— STATED EXERCISE —
Update the blog post about lunch with Pat Kitano, starting with "One of the highlights" and going on through "one of them.", and put "feed reader" in place of "RSS reader".

One of the highlights to my trip to San Fransisco this summer was a lunch with Pat Kitano. A long time online friend, it was great to meet him in person. Pat took us to a Vietnamese kitchen that, until recently, almost any tourist would miss. It made me think about the best part of Web2.0. Just a few years ago, if a restaurant wasn’t in Frommers, it’s unlikely anyone from out of town would know to try it. Now, there’s a legion of “Pats” eager to share their own recommendations. TransparentRE‘s focus is on bringing Web2.0 to the real estate industry. I only have a dozen RE blogs in my RSS reader, Pat’s blog is one of them.
Hi Pat, What is Transparency?

— DATA ENTRIES —
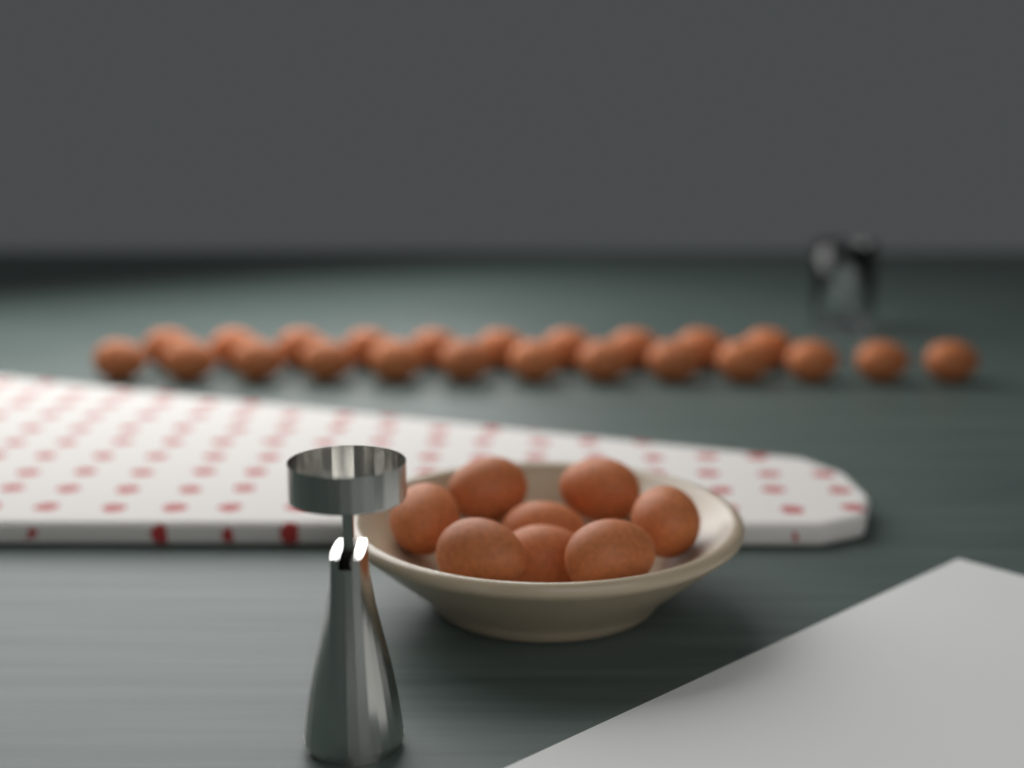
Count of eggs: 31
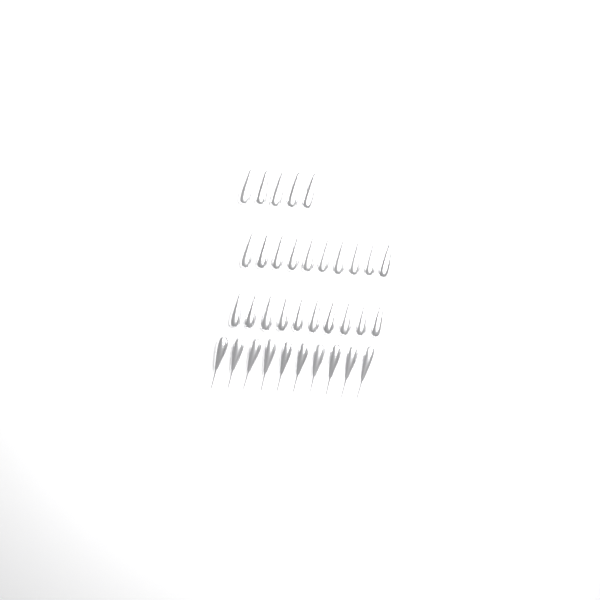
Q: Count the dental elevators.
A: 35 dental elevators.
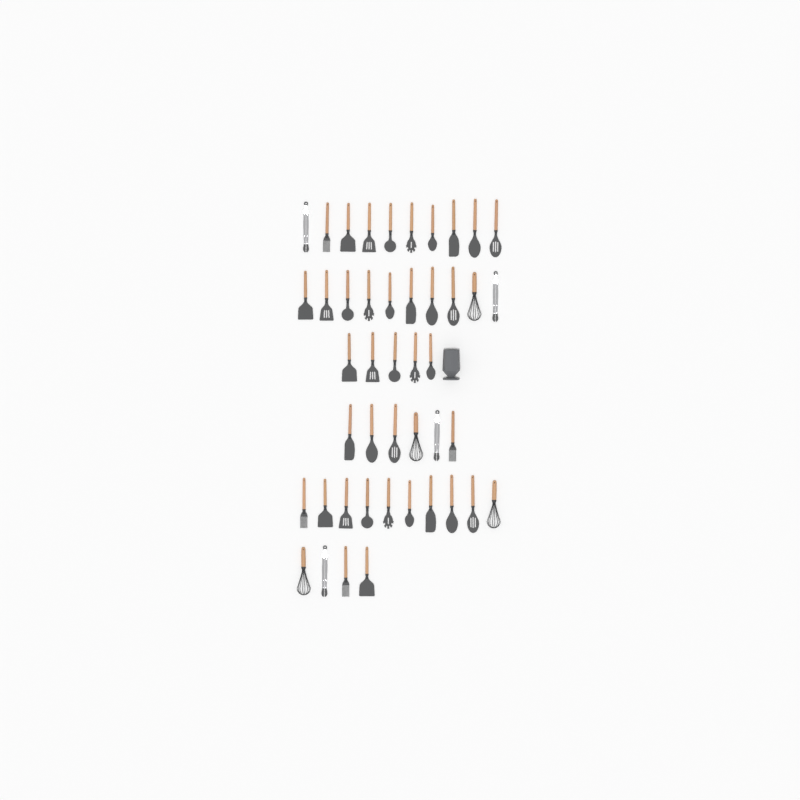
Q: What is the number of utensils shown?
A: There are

— CORRECT ANSWER —
One of the highlights to my trip to San Fransisco this summer was a lunch with Pat Kitano. A long time online friend, it was great to meet him in person. Pat took us to a Vietnamese kitchen that, until recently, almost any tourist would miss. It made me think about the best part of Web2.0. Just a few years ago, if a restaurant wasn’t in Frommers, it’s unlikely anyone from out of town would know to try it. Now, there’s a legion of “Pats” eager to share their own recommendations. TransparentRE‘s focus is on bringing Web2.0 to the real estate industry. I only have a dozen RE blogs in my feed reader, Pat’s blog is one of them.